C'est également dans ce livre blanc que les
systèmes à haut risque sont répartis selon plusieurs
critères, que l'IA Act s'est entaché de préciser. En
effet, l'article 6.1 prévoit les systèmes
considérés comme une composante de produits faisant
déjà l'objet d'une certification tierce-partie et l'article 6.2
ceux ayant des impacts prévisibles sur les droits fondamentaux. En
annexe, la Commission vient rajouter huit catégories de systèmes
à «haut risque» : l'identification biométrique et
catégorisation des personnes, la gestion et exploitation
d'infrastructures critiques, la formation et formation professionnelle,
l'emploi, la gestion des salariés et l'accès au travail
indépendant, l'accès et la jouissance de services privés
essentiels et de services publics, l'application de la loi (exécution
d'une décision de justice, enquête judiciaire), l'immigration,
l'asile et la gestion des contrôles à la frontière,
l'administration de la justice et processus démocratiques. Cependant,
cette disposition est contestable car les systèmes d'IA à
«haut risque» de cette liste ne font l'objet d'aucune réelle
justification, d'aucun critère commun. Or, l'encadrement de l'IA
étant en pleine construction, il est restrictif d'imaginer qu'aucune
mise à jour ou du moins difficilement puisse y être
ajoutée, pouvant remettre en cause le respect des valeurs
éthiques.
37
En remarquant que ces systèmes «à haut
risque» représentent en majeure partie des exploitations de
données personnelles, il est nécessaire de rappeler qu'un cadre
de protection des données personnelles existe déjà au
niveau de l'Union européenne en tant que règlement
général de la protection des données (RGPD) entré
en vigueur le 27 avril 2016. Il se fonde sur l'article 16 du Traité sur
le fonctionnement de l'UE (TFUE) qui garantit que «Toute personne a le
droit à la protection des données à caractère
personnelles la concernant». Il prévoit que les règles
sont fixées conjointement par le Parlement européen et le Conseil
et que son contrôle est assuré par les autorités
indépendantes. Le CEPD et le contrôleur européen
précisent dans leur avis qu'en instaurant un cadre juridique autour des
pratiques de l'IA, il est inévitable pour la Commission d'encadrer la
protection des données personnelles des personnes concernées.

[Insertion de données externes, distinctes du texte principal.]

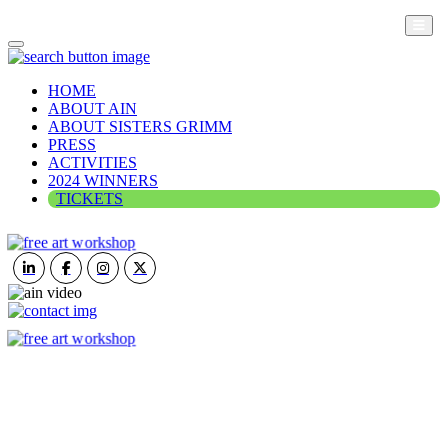
HOME
ABOUT AIN
ABOUT SISTERS GRIMM
PRESS
ACTIVITIES
2024 WINNERS
TICKETS
ART IN NATURE
VIEW REPORT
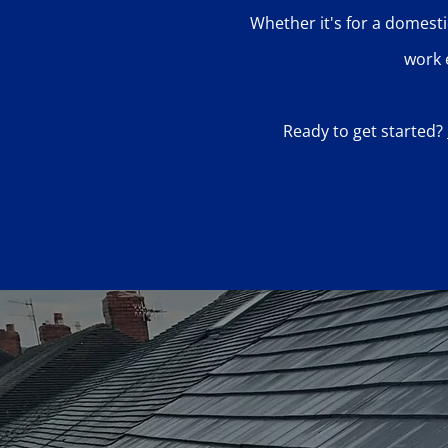
Whether it's for a domesti
work 
Ready to get started?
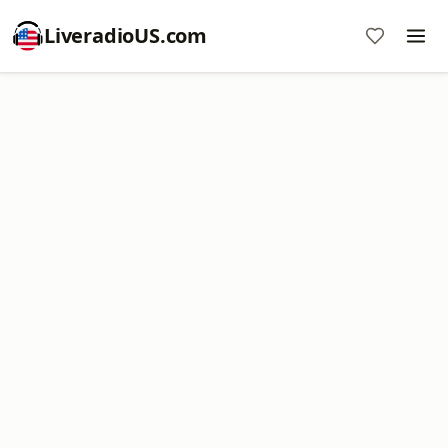
LiveradioUS.com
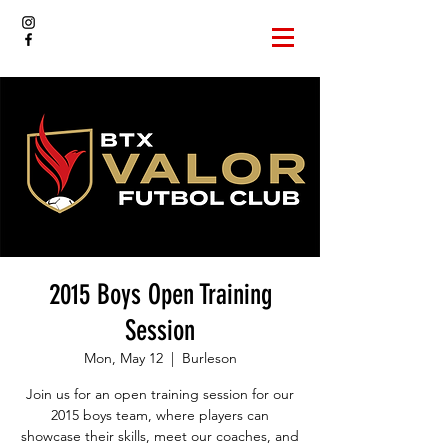
2015 Boys Open Training
Session
Mon, May 12
  |  
Burleson
Join us for an open training session for our
2015 boys team, where players can
showcase their skills, meet our coaches, and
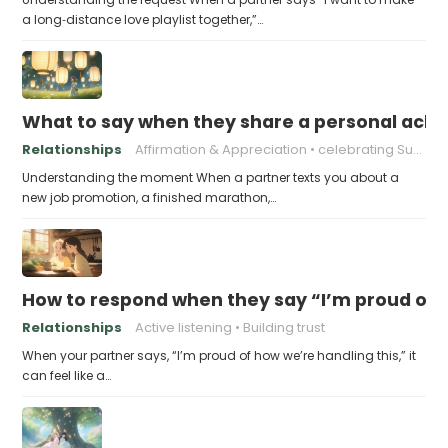
a long‑distance love playlist together,”…
What to say when they share a personal achi
Relationships
Affirmation & Appreciation
celebrating Success
Understanding the moment When a partner texts you about a
new job promotion, a finished marathon,…
How to respond when they say “I’m proud of h
Relationships
Active listening
Building trust
When your partner says, “I’m proud of how we’re handling this,” it
can feel like a…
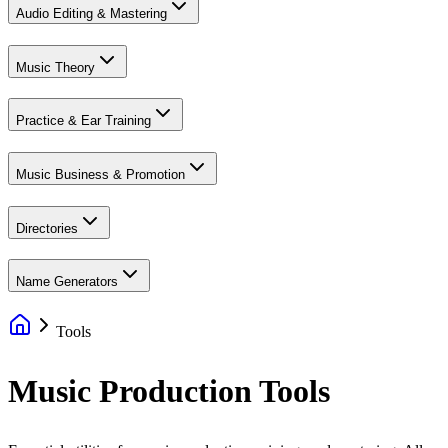
Audio Editing & Mastering
Music Theory
Practice & Ear Training
Music Business & Promotion
Directories
Name Generators
Tools
Music Production Tools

Ainsi, le cadre de protection qu'elle envisage doit être en accord avec
celui du RGPD. Le CEPD, en tant que garant de l'application cohérente du
RGPD, insiste sur la nécessité de s'adapter aux restrictions et
aux réglementations établies dans ses dispositions pour
éviter des contradictions portant atteinte à la
sécurité juridique des usagers. Cela implique également
les relations entre les différentes autorités de protection au
sein de l'Union européenne qui doivent se fonder sur les mêmes
bases légales pour assurer une harmonisation dans cette protection.
Les autorités rappellent également l'importance
de cette conformité pour les professionnels. En effet, le respect des
obligations légales issues de la législation de l'Union est une
condition préalable pour pouvoir accéder au marché commun.
Elle passe par l'apposition du marquage CE, signe d'un respect des
législations techniques européennes. Ce marquage est obligatoire
pour tous les produits couverts par un nouveau cadre législatif
européen. Ils font l'objet d'un contrôle de conformité aux
exigences essentielles des textes européens pour pouvoir jouir du
principe de liberté de circulation garanti au sein de l'Union.
Ainsi, l'articulation avec le RGPD est un
élément essentiel qui permet d'affirmer l'approche
réglementaire européenne de l'intelligence artificielle
envisagée par la proposition de la Commission. Cette prise en compte ne
doit pas être négligée par la Commission car elle permet
d'élargir le spectre de la protection communautaire des données
personnelles à l'intelligence artificielle, renforçant de facto
le cadre juridique qui les entoure, propre aux exigences de l'Union. Ainsi, par
la garantie d'une sécurité juridique, la conformité des
bases législatives facilite l'investissement et l'essor de l'innovation
de l'intelligence artificielle à travers l'Union.
38
Ainsi, les critiques relatives à cette
réglementation se consacrent foncièrement à la protection
de cet encadrement. Cette sécurité recherchée repose sur
une analyse des dispositions de cette réglementation mais
également sur la mise en oeuvre institutionnelle et gouvernementale
rattachée à ce renforcement de la protection juridique.